Would you find each line in the entries below with the string "only" and copy it?

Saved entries
____
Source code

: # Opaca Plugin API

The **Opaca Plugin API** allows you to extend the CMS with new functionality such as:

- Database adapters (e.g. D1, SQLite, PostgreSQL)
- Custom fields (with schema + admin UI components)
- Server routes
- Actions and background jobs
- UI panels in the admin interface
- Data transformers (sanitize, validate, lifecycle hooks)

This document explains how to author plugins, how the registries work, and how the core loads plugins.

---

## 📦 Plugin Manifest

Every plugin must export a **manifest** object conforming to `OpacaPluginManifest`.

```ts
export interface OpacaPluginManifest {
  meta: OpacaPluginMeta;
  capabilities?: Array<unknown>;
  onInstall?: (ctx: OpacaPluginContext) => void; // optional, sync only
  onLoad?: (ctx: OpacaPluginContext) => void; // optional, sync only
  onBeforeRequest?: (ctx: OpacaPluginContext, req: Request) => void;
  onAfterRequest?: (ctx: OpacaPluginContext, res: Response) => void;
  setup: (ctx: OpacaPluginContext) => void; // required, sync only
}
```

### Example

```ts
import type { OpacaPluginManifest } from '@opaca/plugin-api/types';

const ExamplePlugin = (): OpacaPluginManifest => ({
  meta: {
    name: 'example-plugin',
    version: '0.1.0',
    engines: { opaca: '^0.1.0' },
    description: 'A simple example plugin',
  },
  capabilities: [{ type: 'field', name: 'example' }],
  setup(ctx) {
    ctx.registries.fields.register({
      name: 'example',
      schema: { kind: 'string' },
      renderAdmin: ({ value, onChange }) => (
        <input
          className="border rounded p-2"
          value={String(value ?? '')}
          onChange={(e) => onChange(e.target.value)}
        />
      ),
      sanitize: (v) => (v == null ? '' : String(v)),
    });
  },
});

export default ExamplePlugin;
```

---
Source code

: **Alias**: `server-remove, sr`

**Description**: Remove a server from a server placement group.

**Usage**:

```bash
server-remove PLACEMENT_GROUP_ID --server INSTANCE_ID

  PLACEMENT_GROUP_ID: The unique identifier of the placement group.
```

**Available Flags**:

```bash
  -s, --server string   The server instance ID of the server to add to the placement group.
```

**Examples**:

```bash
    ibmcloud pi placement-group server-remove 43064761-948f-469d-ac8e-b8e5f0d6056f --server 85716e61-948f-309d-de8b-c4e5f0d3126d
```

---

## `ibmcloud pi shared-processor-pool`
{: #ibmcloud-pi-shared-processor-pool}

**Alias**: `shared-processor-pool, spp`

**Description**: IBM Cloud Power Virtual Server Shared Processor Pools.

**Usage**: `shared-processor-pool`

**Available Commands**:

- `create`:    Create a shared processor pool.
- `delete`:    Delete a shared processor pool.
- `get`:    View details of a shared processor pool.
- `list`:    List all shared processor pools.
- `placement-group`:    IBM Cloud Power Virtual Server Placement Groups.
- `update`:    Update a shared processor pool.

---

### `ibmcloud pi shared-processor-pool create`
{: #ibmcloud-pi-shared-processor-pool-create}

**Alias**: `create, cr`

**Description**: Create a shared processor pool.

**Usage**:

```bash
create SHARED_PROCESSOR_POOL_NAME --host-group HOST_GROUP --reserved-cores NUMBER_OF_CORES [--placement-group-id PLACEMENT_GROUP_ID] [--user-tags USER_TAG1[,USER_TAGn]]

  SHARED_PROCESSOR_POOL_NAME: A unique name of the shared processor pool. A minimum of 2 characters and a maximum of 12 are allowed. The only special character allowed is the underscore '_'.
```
____
● **Task answer**
  onInstall?: (ctx: OpacaPluginContext) => void; // optional, sync only
  onLoad?: (ctx: OpacaPluginContext) => void; // optional, sync only
  setup: (ctx: OpacaPluginContext) => void; // required, sync only
  SHARED_PROCESSOR_POOL_NAME: A unique name of the shared processor pool. A minimum of 2 characters and a maximum of 12 are allowed. The only special character allowed is the underscore '_'.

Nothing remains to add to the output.